Start of INPUT DATA

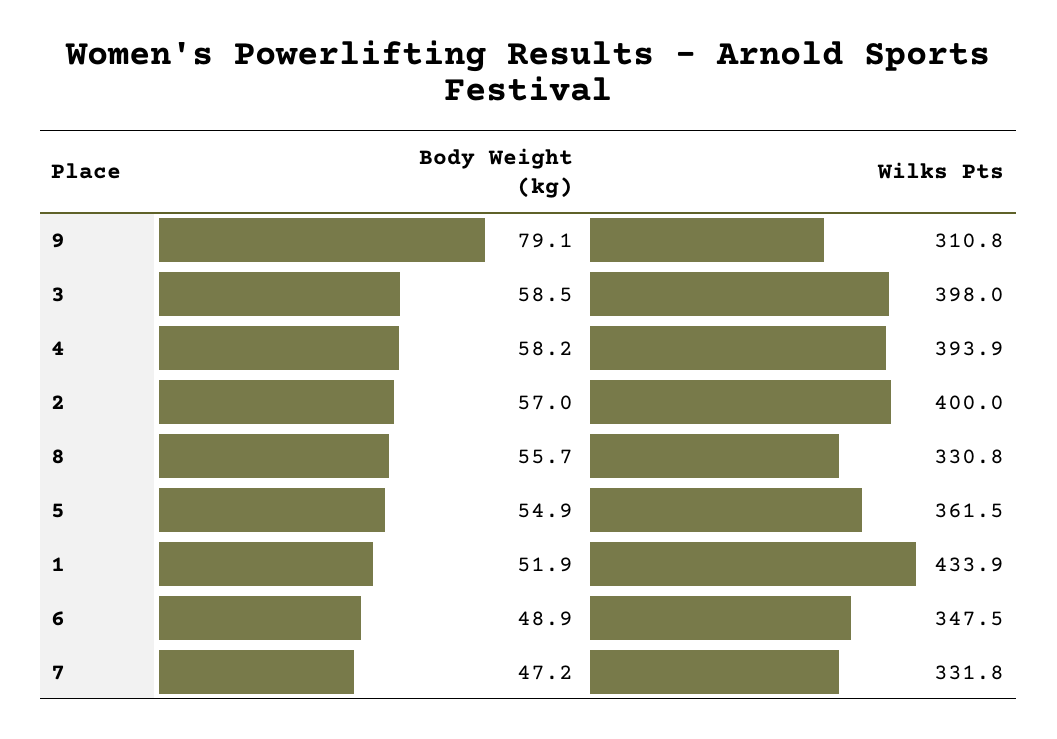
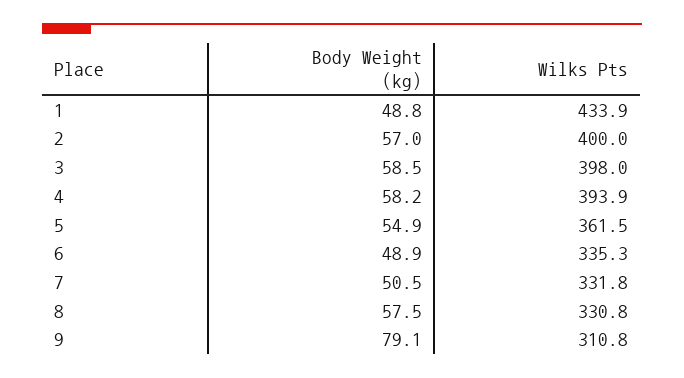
Body Weight (kg), 8: 55.7 -> 57.5
Body Weight (kg), 1: 51.9 -> 48.8
Wilks Pts, 6: 347.5 -> 335.3
Body Weight (kg), 7: 47.2 -> 50.5

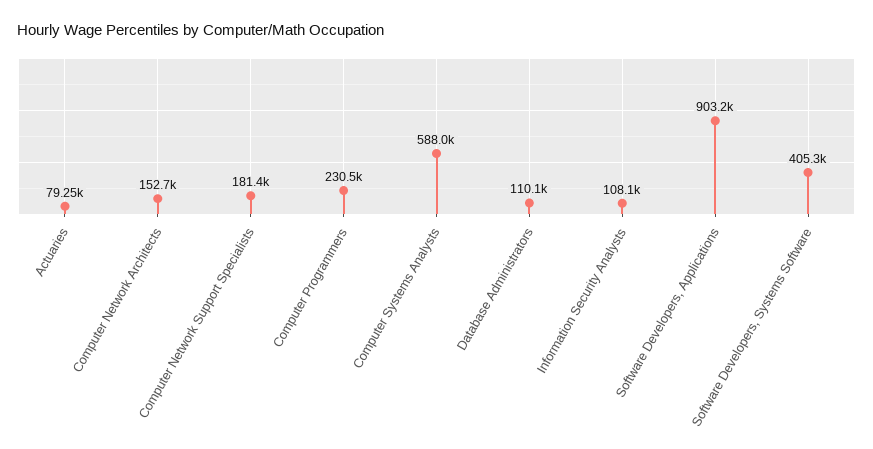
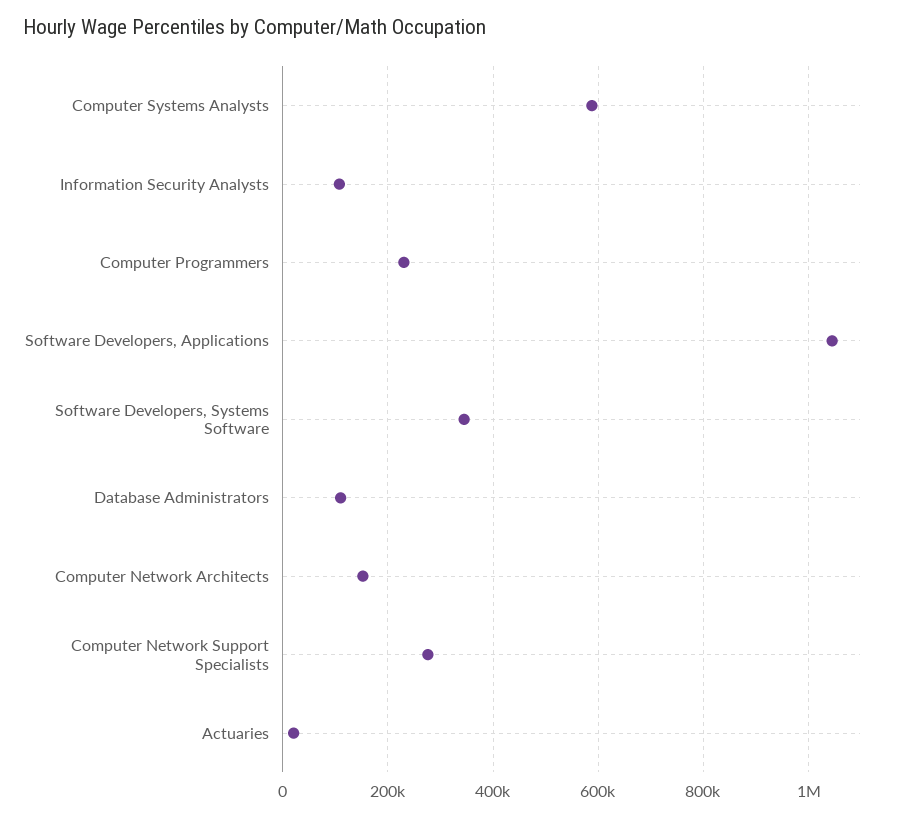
Actuaries: 79250 -> 20000
Computer Network Support Specialists: 181400 -> 280000
Software Developers, Applications: 903200 -> 1040000
Software Developers, Systems Software: 405300 -> 340000

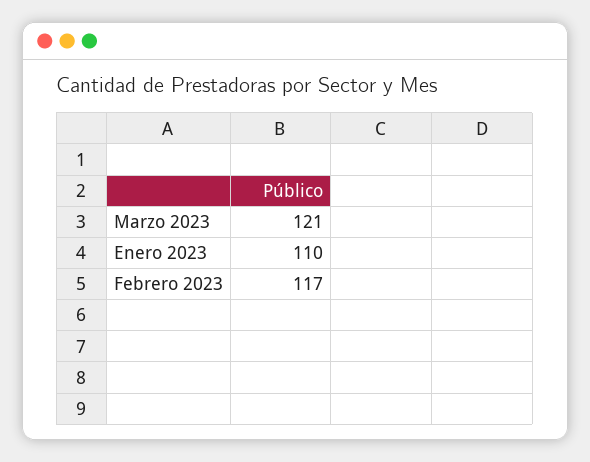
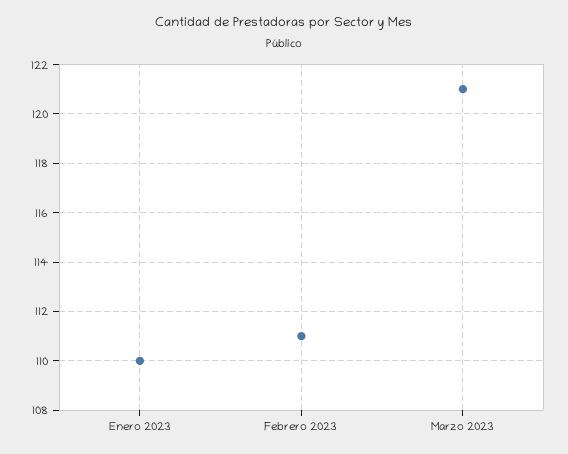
Febrero 2023: 117 -> 111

End of INPUT DATA

> _ABOUT THIS TASK_: Your task is to repeat the opening line of the entries above and each line after it, ending with the line that has "Computer Network Support". Do not include the pictures.

> _OUTPUT OF THE EXERCISE_:
Body Weight (kg), 8: 55.7 -> 57.5
Body Weight (kg), 1: 51.9 -> 48.8
Wilks Pts, 6: 347.5 -> 335.3
Body Weight (kg), 7: 47.2 -> 50.5

Actuaries: 79250 -> 20000
Computer Network Support Specialists: 181400 -> 280000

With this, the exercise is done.